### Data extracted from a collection

_ _ _

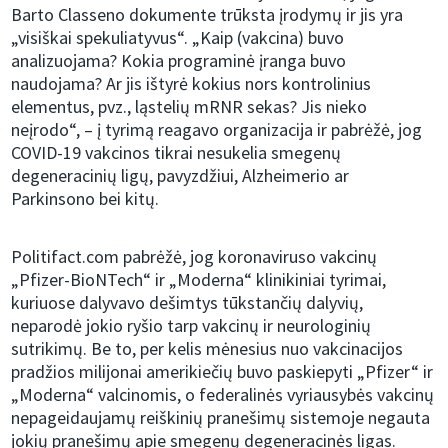
Barto Classeno dokumente trūksta įrodymų ir jis yra
„visiškai spekuliatyvus“. „Kaip (vakcina) buvo
analizuojama? Kokia programinė įranga buvo
naudojama? Ar jis ištyrė kokius nors kontrolinius
elementus, pvz., ląstelių mRNR sekas? Jis nieko
neįrodo“, – į tyrimą reagavo organizacija ir pabrėžė, jog
COVID-19 vakcinos tikrai nesukelia smegenų
degeneracinių ligų, pavyzdžiui, Alzheimerio ar
Parkinsono bei kitų.
Politifact.com pabrėžė, jog koronaviruso vakcinų
„Pfizer-BioNTech“ ir „Moderna“ klinikiniai tyrimai,
kuriuose dalyvavo dešimtys tūkstančių dalyvių,
neparodė jokio ryšio tarp vakcinų ir neurologinių
sutrikimų. Be to, per kelis mėnesius nuo vakcinacijos
pradžios milijonai amerikiečių buvo paskiepyti „Pfizer“ ir
„Moderna“ valcinomis, o federalinės vyriausybės vakcinų
nepageidaujamų reiškinių pranešimų sistemoje negauta
jokių pranešimų apie smegenų degeneracinės ligas.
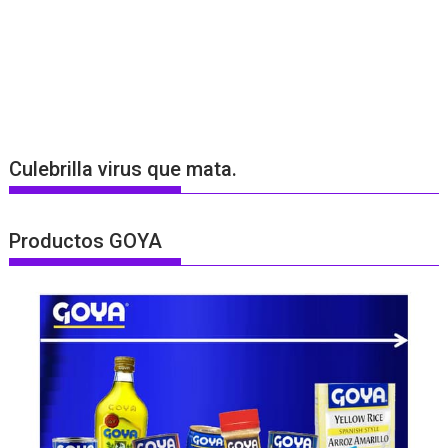
Culebrilla virus que mata.
Productos GOYA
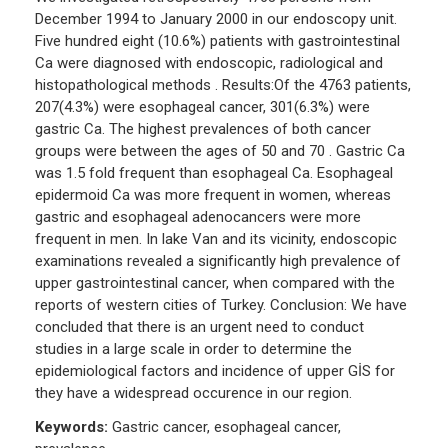
December 1994 to January 2000 in our endoscopy unit.
Five hundred eight (10.6%) patients with gastrointestinal
Ca were diagnosed with endoscopic, radiological and
histopathological methods . Results:Of the 4763 patients,
207(4.3%) were esophageal cancer, 301(6.3%) were
gastric Ca. The highest prevalences of both cancer
groups were between the ages of 50 and 70 . Gastric Ca
was 1.5 fold frequent than esophageal Ca. Esophageal
epidermoid Ca was more frequent in women, whereas
gastric and esophageal adenocancers were more
frequent in men. In lake Van and its vicinity, endoscopic
examinations revealed a significantly high prevalence of
upper gastrointestinal cancer, when compared with the
reports of western cities of Turkey. Conclusion: We have
concluded that there is an urgent need to conduct
studies in a large scale in order to determine the
epidemiological factors and incidence of upper GİS for
they have a widespread occurence in our region.
Keywords:
Gastric cancer, esophageal cancer,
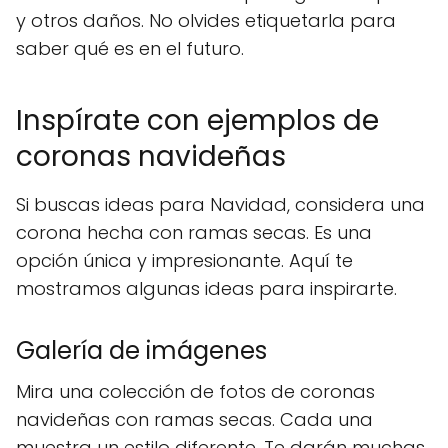
y otros daños. No olvides etiquetarla para
saber qué es en el futuro.
Inspírate con ejemplos de
coronas navideñas
Si buscas ideas para Navidad, considera una
corona hecha con ramas secas. Es una
opción única y impresionante. Aquí te
mostramos algunas ideas para inspirarte.
Galería de imágenes
Mira una colección de fotos de coronas
navideñas con ramas secas. Cada una
muestra un estilo diferente. Te darán muchas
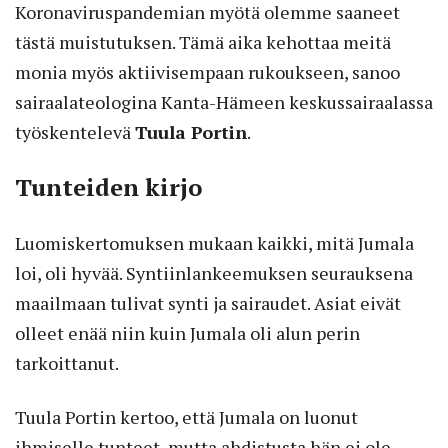
Koronaviruspandemian myötä olemme saaneet
tästä muistutuksen. Tämä aika kehottaa meitä
monia myös aktiivisempaan rukoukseen, sanoo
sairaalateologina Kanta-Hämeen keskussairaalassa
työskentelevä
Tuula Portin
.
Tunteiden kirjo
Luomiskertomuksen mukaan kaikki, mitä Jumala
loi, oli hyvää. Syntiinlankeemuksen seurauksena
maailmaan tulivat synti ja sairaudet. Asiat eivät
olleet enää niin kuin Jumala oli alun perin
tarkoittanut.
Tuula Portin kertoo, että Jumala on luonut
ihmiselle tunteet, mutta ahdistusta hän ei ole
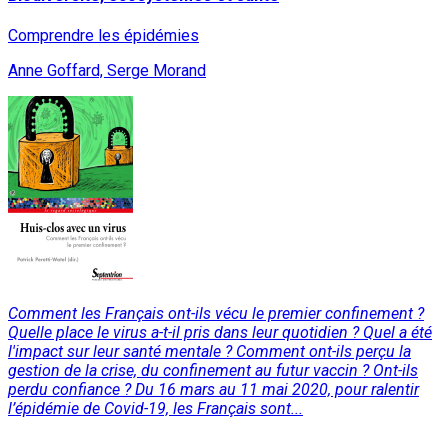
Comprendre les épidémies
Anne Goffard, Serge Morand
Comment les Français ont-ils vécu le premier confinement ?
Quelle place le virus a-t-il pris dans leur quotidien ? Quel a été
l'impact sur leur santé mentale ? Comment ont-ils perçu la
gestion de la crise, du confinement au futur vaccin ? Ont-ils
perdu confiance ? Du 16 mars au 11 mai 2020, pour ralentir
l’épidémie de Covid-19, les Français sont...
Lire la suite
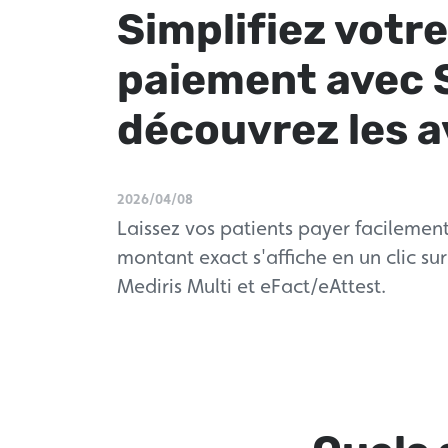
Simplifiez votre
paiement avec 
découvrez les 
2026/04/08
Laissez vos patients payer facilement
montant exact s'affiche en un clic su
Mediris Multi et eFact/eAttest.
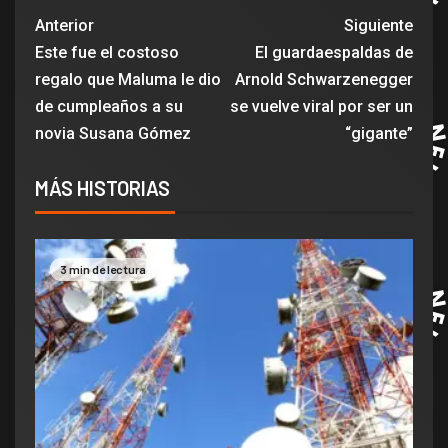
Anterior
Siguiente
Este fue el costoso
El guardaespaldas de
regalo que Maluma le dio
Arnold Schwarzenegger
de cumpleaños a su
se vuelve viral por ser un
novia Susana Gómez
“gigante”
MÁS HISTORIAS
3 min de lectura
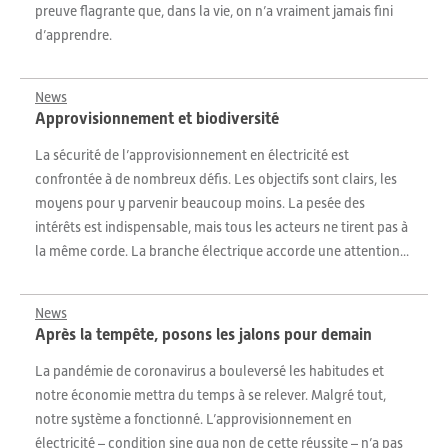
preuve flagrante que, dans la vie, on n’a vraiment jamais fini
d’apprendre.
News
Approvisionnement et biodiversité
La sécurité de l’approvisionnement en électricité est
confrontée à de nombreux défis. Les objectifs sont clairs, les
moyens pour y parvenir beaucoup moins. La pesée des
intérêts est indispensable, mais tous les acteurs ne tirent pas à
la même corde. La branche électrique accorde une attention...
News
Après la tempête, posons les jalons pour demain
La pandémie de coronavirus a bouleversé les habitudes et
notre économie mettra du temps à se relever. Malgré tout,
notre système a fonctionné. L’approvisionnement en
électricité – condition sine qua non de cette réussite – n’a pas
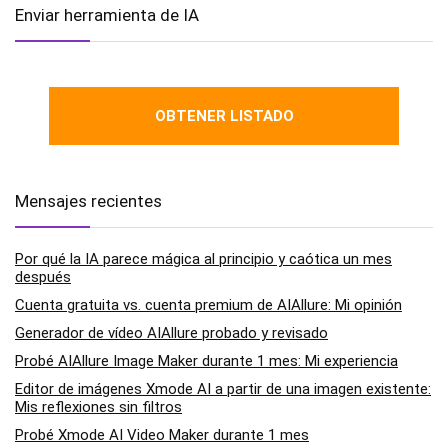
Enviar herramienta de IA
OBTENER LISTADO
Mensajes recientes
Por qué la IA parece mágica al principio y caótica un mes
después
Cuenta gratuita vs. cuenta premium de AIAllure: Mi opinión
Generador de vídeo AIAllure probado y revisado
Probé AIAllure Image Maker durante 1 mes: Mi experiencia
Editor de imágenes Xmode AI a partir de una imagen existente:
Mis reflexiones sin filtros
Probé Xmode AI Video Maker durante 1 mes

_ _ _

### WHAT YOU HAVE TO DO
Provide only the count of lines in the data above that include the string "imágenes".

### TASK RESPONSE
2